1 Department of Radiology, Damietta Faculty of Medicine, Al-Azhar University, Egypt

2 Department of Radiology, Faculty of Medicine, Al-Azhar University, Egypt

10.21608/ijma.2021.74120.1307

Abstract

Background: Chronic shoulder pain is a common clinical presentation. It is of osseous or non-osseous origin. In non-osseous shoulder pain, proper diagnosis is critical. Magnetic resonance imaging [MRI] is the standard diagnostic modality. However, it is expensive and not available in many medical centers. Thus, the availability of cheap alternative is crucial.
Aim of the work: The current research aimed to assess the diagnostic performance of ultrasonography versus conventional MRI in different causes of chronic non-osseous shoulder pain.
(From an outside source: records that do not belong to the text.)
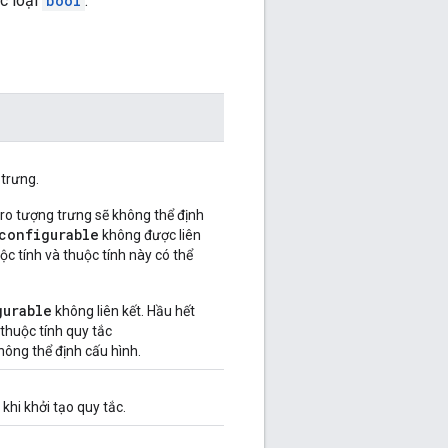
c loại
bool
.
 trưng.
cro tượng trưng sẽ không thể định
configurable
không được liên
uộc tính và thuộc tính này có thể
gurable
không liên kết. Hầu hết
 thuộc tính quy tắc
hông thể định cấu hình.
khi khởi tạo quy tắc.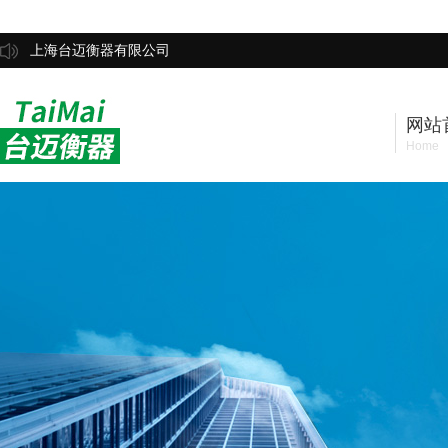
上海台迈衡器有限公司
网站
Home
Patients and Methods: Fourty patients with chronic shoulder pain due to different causes were participated in the current work. They were selected from Al-Azhar University Hospital [Damietta]. All were assessed on clinical basis [history, physical examination and laboratory investigations]. Then, all were submitted to radiological investigations [Plain X-ray, shoulder ultrasound, and Magnetic resonance imaging]. The diagnostic value of ultrasound was estimated versus that of magnetic resonance imaging.
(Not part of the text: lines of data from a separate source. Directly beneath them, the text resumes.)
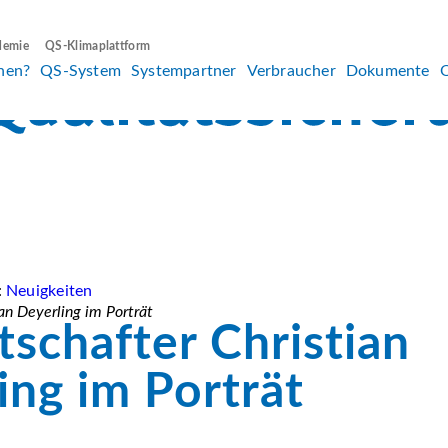
demie
QS-Klimaplattform
hen?
QS-System
Systempartner
Verbraucher
Dokumente
:
Neuigkeiten
an Deyerling im Porträt
schafter Christian
ing im Porträt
Results: by ultrasound, tendinosis was reported in 55.0%, partial thickness tear in 27.5%, articular surface in 20.0%, full thickness tear in 12.5%, bursal surface [7.5%], neoplastic [2.5%] and infraspinatus tendon full thickness tear [2.5%]. Ultrasound able to diagnose supraspinatus tendinopathy [91.7%], full thickness complete tear [83.3%], supraspinatus impingement [85.3%], subacromial subdeltoid bursitis [92.0%] and long head biceps tenosynovitis [84.2%]. Otherwise, ultrasound specificity is over its sensitivity power for partial thinness tear on articular [80.0%] or bursal surfaces [85.3%], full thickness complete tear [94.1%], shoulder joint effusion [92.3%], LHB tenosynovitis [85.7%] and labral tears [100.0%].
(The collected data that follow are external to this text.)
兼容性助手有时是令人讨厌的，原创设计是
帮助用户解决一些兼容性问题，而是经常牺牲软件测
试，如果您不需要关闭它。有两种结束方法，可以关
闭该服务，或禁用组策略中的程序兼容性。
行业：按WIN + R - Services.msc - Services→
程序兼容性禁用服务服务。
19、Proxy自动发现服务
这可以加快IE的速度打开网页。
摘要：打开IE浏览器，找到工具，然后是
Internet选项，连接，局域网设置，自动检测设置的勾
Conclusion: Shoulder ultrasound could be considered as a reasonable alternative to magnetic resonance imaging in the diagnosis of different causes of chronic shoulder pain. However, its value widely different from condition to another. Thus, it could be used as a rapid screening tool, and the use of MRI could be ascribed for specific conditions [cases with lower ultrasound sensitivity].